Butuh waktu sampai 10 tahun menurut saya perubahan itu baru bisa terjadi.

Filosofi Proses

Tidak masalah berapa lama pun waktu yang mesti dilalui, yang paling penting kita menanam, kita berproses. Sedangkan hasilnya adalah wilayah Tuhan untuk menentukan.

Ibarat kita menanam pohon mangga, yang wajib buat kita adalah menanam dan merawatnya, sedangkan yang menumbuhkan pohon dan buahnya adalah Tuhan.

Catatan Penutup

Transformasi Dolly bukan sekadar proyek pembangunan ekonomi. Ini adalah perjalanan panjang transformasi sosial yang menyentuh akar terdalam masyarakat: mental dan budaya.

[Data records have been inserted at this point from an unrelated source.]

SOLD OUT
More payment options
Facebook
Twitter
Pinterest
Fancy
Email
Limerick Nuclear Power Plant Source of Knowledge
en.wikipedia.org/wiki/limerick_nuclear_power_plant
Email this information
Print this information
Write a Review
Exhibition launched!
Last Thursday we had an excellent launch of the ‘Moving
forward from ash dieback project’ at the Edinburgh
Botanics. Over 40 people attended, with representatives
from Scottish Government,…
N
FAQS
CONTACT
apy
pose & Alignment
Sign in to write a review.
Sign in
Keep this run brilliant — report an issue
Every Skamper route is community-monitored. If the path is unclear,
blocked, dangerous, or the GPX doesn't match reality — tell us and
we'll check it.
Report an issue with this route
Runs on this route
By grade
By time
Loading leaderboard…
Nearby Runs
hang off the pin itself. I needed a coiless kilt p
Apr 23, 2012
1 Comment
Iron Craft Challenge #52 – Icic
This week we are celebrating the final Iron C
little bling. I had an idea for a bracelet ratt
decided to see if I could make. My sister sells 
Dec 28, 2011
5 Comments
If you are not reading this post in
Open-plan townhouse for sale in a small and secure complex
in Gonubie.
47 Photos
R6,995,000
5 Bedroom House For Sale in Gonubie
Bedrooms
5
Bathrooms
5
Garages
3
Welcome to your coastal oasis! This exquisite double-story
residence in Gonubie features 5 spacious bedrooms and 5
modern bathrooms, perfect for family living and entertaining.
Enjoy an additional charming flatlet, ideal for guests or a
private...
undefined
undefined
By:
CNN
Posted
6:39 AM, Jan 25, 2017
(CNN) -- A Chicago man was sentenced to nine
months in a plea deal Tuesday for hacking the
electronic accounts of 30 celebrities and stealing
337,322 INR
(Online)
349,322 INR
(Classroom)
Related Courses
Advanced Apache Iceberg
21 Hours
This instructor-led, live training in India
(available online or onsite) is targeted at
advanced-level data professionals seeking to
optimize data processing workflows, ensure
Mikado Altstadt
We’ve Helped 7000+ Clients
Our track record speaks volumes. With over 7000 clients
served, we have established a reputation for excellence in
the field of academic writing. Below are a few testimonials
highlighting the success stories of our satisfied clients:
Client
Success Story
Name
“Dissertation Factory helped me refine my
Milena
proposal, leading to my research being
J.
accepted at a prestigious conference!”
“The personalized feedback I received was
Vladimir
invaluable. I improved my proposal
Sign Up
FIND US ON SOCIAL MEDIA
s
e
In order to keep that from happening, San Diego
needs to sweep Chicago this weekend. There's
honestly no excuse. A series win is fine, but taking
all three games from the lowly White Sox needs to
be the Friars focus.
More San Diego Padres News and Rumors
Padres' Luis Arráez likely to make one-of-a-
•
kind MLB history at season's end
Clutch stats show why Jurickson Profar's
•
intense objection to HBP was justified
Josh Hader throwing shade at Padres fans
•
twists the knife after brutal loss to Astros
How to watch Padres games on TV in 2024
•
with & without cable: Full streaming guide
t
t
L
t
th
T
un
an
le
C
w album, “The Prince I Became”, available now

Program-program yang hanya fokus pada aspek ekonomi jangka pendek tanpa menyentuh dimensi mental dan budaya hanya akan menghasilkan perubahan yang rapuh dan tidak berkelanjutan.

Yang dibutuhkan adalah kesabaran, konsistensi, dan komitmen jangka panjang untuk menanam benih perubahan yang akan tumbuh perlahan tapi pasti.


Essay ini adalah refleksi pribadi tentang dinamika transformasi sosial pasca penutupan lokalisasi Dolly. Kritik dan diskusi konstruktif sangat diharapkan.